Among the pending executions, several appear to stem from protesters simply blocking roadways. This is among the most prevalent acts of defiance in the uprising, and its newfound association with the death penalty is clearly intended to terrorize the public.

 

Yet, far from shrinking away from this association, protesters appear to be confronting it head-on.

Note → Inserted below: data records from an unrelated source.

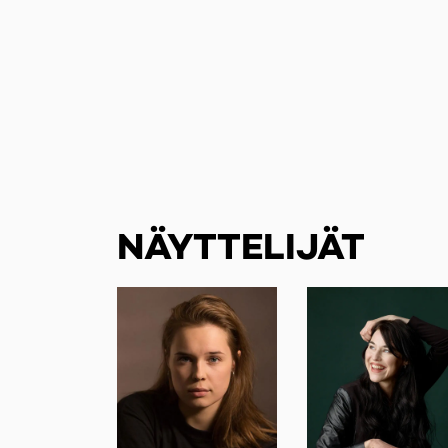
NÄYTTELIJÄT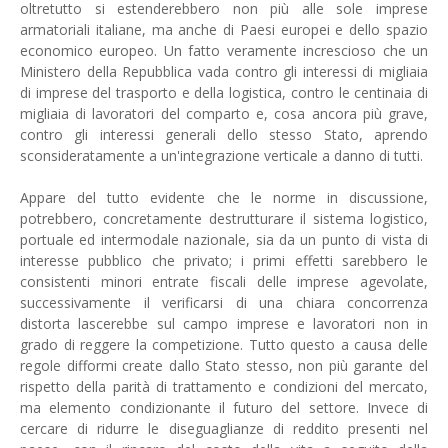
oltretutto si estenderebbero non più alle sole imprese
armatoriali italiane, ma anche di Paesi europei e dello spazio
economico europeo. Un fatto veramente increscioso che un
Ministero della Repubblica vada contro gli interessi di migliaia
di imprese del trasporto e della logistica, contro le centinaia di
migliaia di lavoratori del comparto e, cosa ancora più grave,
contro gli interessi generali dello stesso Stato, aprendo
sconsideratamente a un'integrazione verticale a danno di tutti.
Appare del tutto evidente che le norme in discussione,
potrebbero, concretamente destrutturare il sistema logistico,
portuale ed intermodale nazionale, sia da un punto di vista di
interesse pubblico che privato; i primi effetti sarebbero le
consistenti minori entrate fiscali delle imprese agevolate,
successivamente il verificarsi di una chiara concorrenza
distorta lascerebbe sul campo imprese e lavoratori non in
grado di reggere la competizione. Tutto questo a causa delle
regole difformi create dallo Stato stesso, non più garante del
rispetto della parità di trattamento e condizioni del mercato,
ma elemento condizionante il futuro del settore. Invece di
cercare di ridurre le diseguaglianze di reddito presenti nel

In recent days, photographs and video have gone viral on Iranian social media showing a woman carrying out a mock hanging of herself in Mashhad, the same city where Rahnavard was executed the previous Monday.

 

The protester’s gender calls attention to the female leadership that has been evident in this uprising since its beginning, setting it apart from other uprisings in recent years.

 

The role of women in the protests is made all the more remarkable by the fact that it includes teenage girls refusing to wear the veil in school, resisting government authorities who invaded campuses to demand compliance, and destroying images of the regime’s founder and its current supreme leader, the display of which is mandatory in classrooms.

The Iranian mullahs seem to be living in a different world and cannot come to grips with the fact that the overwhelming majority of Iranians want them out.

Dr. Majid Rafizadeh

Naturally, university campuses have also been hotbeds of protest over the past three months, with every institution becoming involved at one time or another, and some being subjected to brutal government crackdowns and mass arrests. Similar crackdowns have taken place much more out in the open in the streets of major cities, while the breadth of student participation reflects the overall diversity of the uprising as a whole.

 

According to information gathered by the Iranian opposition group the National Council of Resistance of Iran, residents of almost 150 cities and towns have become active in the protest movement, which includes all 31 Iranian provinces. Every major ethnic and religious group has been unified behind slogans such as “death to the dictator,” which convey the public’s demand for the ouster of the entire ruling system.

 

This unity among protesters also spans social classes and three distinct generations, including the 2010s generation, which corresponds to a time when illicit access to unfiltered internet and foreign media was becoming prevalent throughout the country.

 

Young Iranians have grown up with a strong awareness of what life can be like under a democratic system with ingrained civic freedoms. This has naturally amplified the contempt for religious dictatorship which has been evident among the public since the immediate aftermath of the 1979 revolution. Over the course of four decades, the divide between the people and the ruling elite has become so wide that it can no longer be bridged. The current uprising is the clearest proof of that. Dozens of Western lawmakers, in the US, Canada, UK, Belgium, Italy and Ireland among others, have expressed support for that movement.

 

The dictatorship seems clearly to be on its way out. The Iranian people will see to it. But the international community can help to hasten that outcome by going beyond mere condemnation of the clerical regime, and taking concrete steps to isolate and weaken it at the outset of a fourth month of domestic unrest.

 

Nonetheless, the mullahs seem to be living in a different world and cannot come to grips with the fact that the overwhelming majority of Iranians want them out. Just as there is no reason to suppose that the uprising will recede, there is no reason to suppose that the organized resistance movement will not continue to grow, both at home and abroad.